If you are having algae issues... Please give info on your tank setup & water parameters. This way we can help you balance your tank so that you can get rid if the algae without using a algaecide.

A algaecide should only be used as a last resort, if at all.


----------



## jcolletteiii (Jan 30, 2005)

Ask a simple question, and WHUMP! The mallet of judgement gets hurled in your general direction. I think that this may be the ultimate source of many, many unasked questions - or unposted comments here. I know that it comes from a desire to help, and please don't be offended, but sometimes it just comes across as _preachy_.

I can't wrap my brain around the problem that many people here seem to have in adding one additional chemical to the giant mix of them added daily to our tanks. KH2PO4, K2SO4, KNO3, and lets not forget the new guy on the block, (although this one has done absolutely nothing for me...) C5H8O2, or glutaraldehyde. I use H2O2 as spot treatment routinely, because, yes - I have algae. _I also have the ideal nutrient ratios suggested by many of you_. My macros are ideal. My micros are ideal. My CO2 level is perfect. My plants grow like dandelions. I have adequate filtration, with adequate flow and current. My filter is cleaned twice monthly. Yet brown algae and green spot persist.

If an additional compound were to come to market that would be that all-in-one-miracle-algae-killing-plant-fish-and-invertebrate-friendly cure to furry green and brown stuff, I hazard a guess that its inventor would swiftly become quite financially independent. And I would join the line at the check-out counter with a gigantic grin on my face and happily part with the fee for this hypothetical product.
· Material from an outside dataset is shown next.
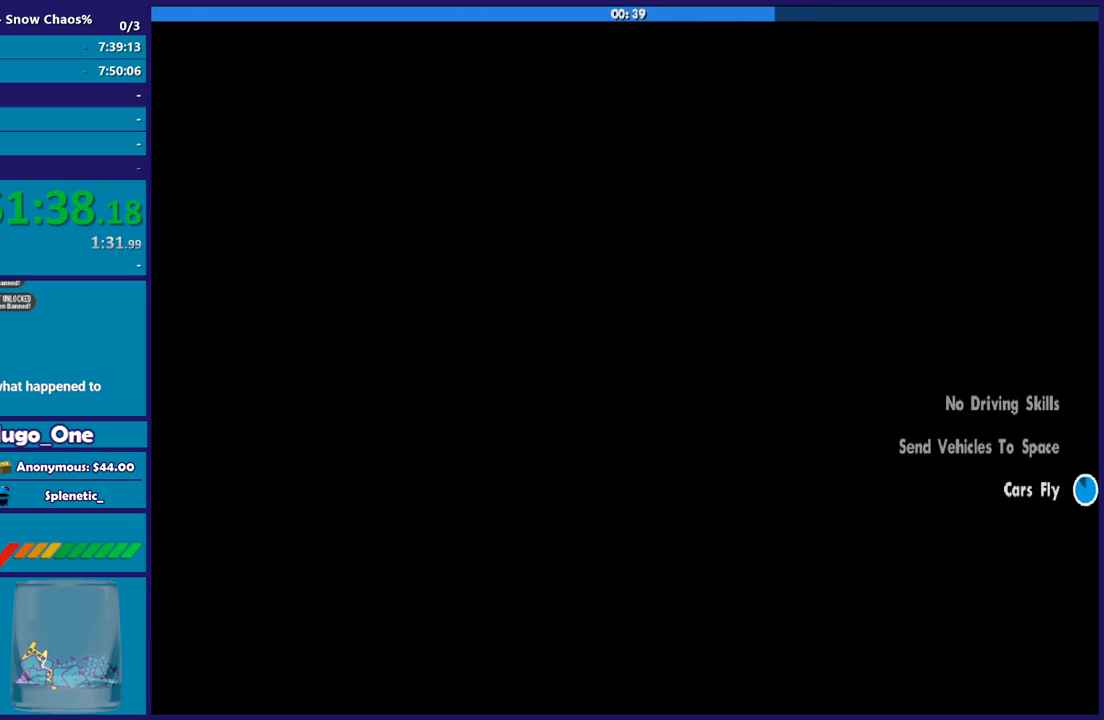
{"buttons": ["A"], "left_stick": "center", "right_stick": "center", "button_events": [[134, "A", "up"], [234, "A", "down"], [334, "A", "up"], [434, "A", "down"]]}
Sometimes, all that is wanted is that which is requested - a simple answer. So, with that in mind:

No, I haven't. Sounds interesting though. If you decide to give it a try, please let us know how it works.

-joe


----------



## Laith (Sep 4, 2004)

jcolletteiii said:


> ... Yet brown algae and green spot persist...


Since you asked...  :biggrin:

Your CO2 is probably lower than you think and you don't have enough PO4 in there! ;-)


----------



## jcolletteiii (Jan 30, 2005)

Both my CO2 and PO4 levels are perfect. I have been checking just about every day. 3 x 2L. soda bottles routed through a fourth as a water bath to scrub the gas. 3 x 5.6KH x 10 (^.2) yields a consistent 27 ppm CO2, as my pearling plants attest. PO4 is always ~2ppm (which I've heard is an efficient way to combat green spot on glass...) ](*,)

Look, my goal in this post was not to offend anyone, I have learned a great deal here. I simply needed to opine my feelings with regard to this absurd anti-chemical algae thing. MY PLANTS GROW LIKE WEEDS! I STILL HAVE ALGAE! If the silver bullet becomes available, you can take it to the bank that _most_ of us would probably delight in its use, certain individuals excluded, of course. :axe:

-joe


----------



## trenac (Jul 16, 2004)

Joe, we all have to vent at times ;-) 

IMO... Some algae in a planted tank is natural, I don't think that anyone or very few people have a algae free tank. I know I don't, but the amount I have is very little. However, I would not go as far as you to say that my water parameters are perfect. I don't think that anyone can say what are perfect water parameters for one tank is perfect for another tank, I have found that out from my experience with my 3 tanks. For example: in one tank 10ppm of N03 may work perfectly but in another tank it may be 8ppm of N03, of coarse the P04 readings would also be different too. Some may say if you have algae than your readings on your water parameters are off, due to some reason like bad test kits (I'm not saying this about your readings, just to make it clear).

With all this said I was only trying to help out some one new that might feel that adding a algaecide is the only way to get rid of algae, maybe a ill informed store employee told the member this. I just want to make new people to this hobby aware that your first option to get rid of algae should be a balanced tank and a algaecide should be a last resort.


----------



## Rupert (Feb 22, 2005)

Tried everything? I came across this ultrasound device and was intrigued enough to request further information. They sent me some generic information on an aquarium model, but have yet to get some actual product pictures & product details.

Just seemed an interesting way to deal with a perennial discussion point.

http://www.consultimex.com/eng/aquasonic_info.html


----------